Tag Archives: pulseaudio

PulseAudio network transports + Wifi

Now that I have an idea of a cool hardware for listening to music, I’ve been experimenting with pulseaudio network support. Over Wireless.

They are two ways of using pulse for network streaming : RTP and TCP. The first one was a total failure for me (using pulse 1.0). The second, however, was very straightforward to setup and is almost working perfectly. I only get micro-interruptions every 10 seconds. But that’s enough for not being suitable.

First, the upload rate is about 200kb/s, so maybe that’s too much for a cheap wireless card (I’m using the ath9k driver). According to Lennart, the problem is partly due to pulse not compressing streams over the network. One possible solution is to use the CELT codec (from Xiph), which has been designed to produce high fidelity audio with very low latency and power consumption. CELT’s features are the following:

  • Ultra-low latency (typically from 5 to 22.5 ms)
  • Full audio bandwidth (≥20kHz; sample rates from 8 kHz to 48 kHz)
  • A quality/bitrate trade-off competitive with widely used high delay codecs
  • Stereo support
  • Packet loss concealment
  • Constant bit-rates from 32 kbps to 128 kbps and above
  • A fixed-point version of the encoder and decoder (interesting for embedded boards)

Given the random network latencies, I can assume we have around 2ms using a wifi connection, plus pulse and celt, that would be something around 10ms… which would still be pretty ok.
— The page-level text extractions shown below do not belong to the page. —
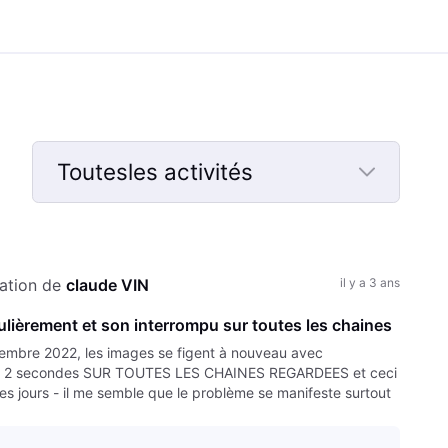
Toutesles activités
Selected
Toutesles
activités
ation de 
claude VIN
il y a 3 ans
ulièrement et son interrompu sur toutes les chaines
embre 2022, les images se figent à nouveau avec
 ou 2 secondes SUR TOUTES LES CHAINES REGARDEES et ceci
es jours - il me semble que le problème se manifeste surtout
but novembre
Having this would make a close alternative to Apple’s RAOP protocol that uses ALAC. Still, ALAC is lossless while Celt is limited to 128kb. So, FLAC or ALAC itself maybe ? Even if it eats more processing power, for desktop and powerful boards, that would still make sense.

To prevent multiple encodings/decodings, another trick would be to implement a server-side decoding and therefore write module for PA that supports speex, vorbis, etc. But that’s another story.

Second, this could also be a jitter/latency problem. In fact, I’m a bit more convinced this is the real problem. According to Maarten Bosmans, there’s still room for improving these things in the pulse core ; so that’s good news. I don’t understand why my wifi N card, if I’m not doing anything else, wouldn’t be able to keep up with the 200kb/s rate. But that’s only intuition here.

Conclusion: before going further, I’ve to understand first if this is a latency or bandwidth-related problem to pick the right fight.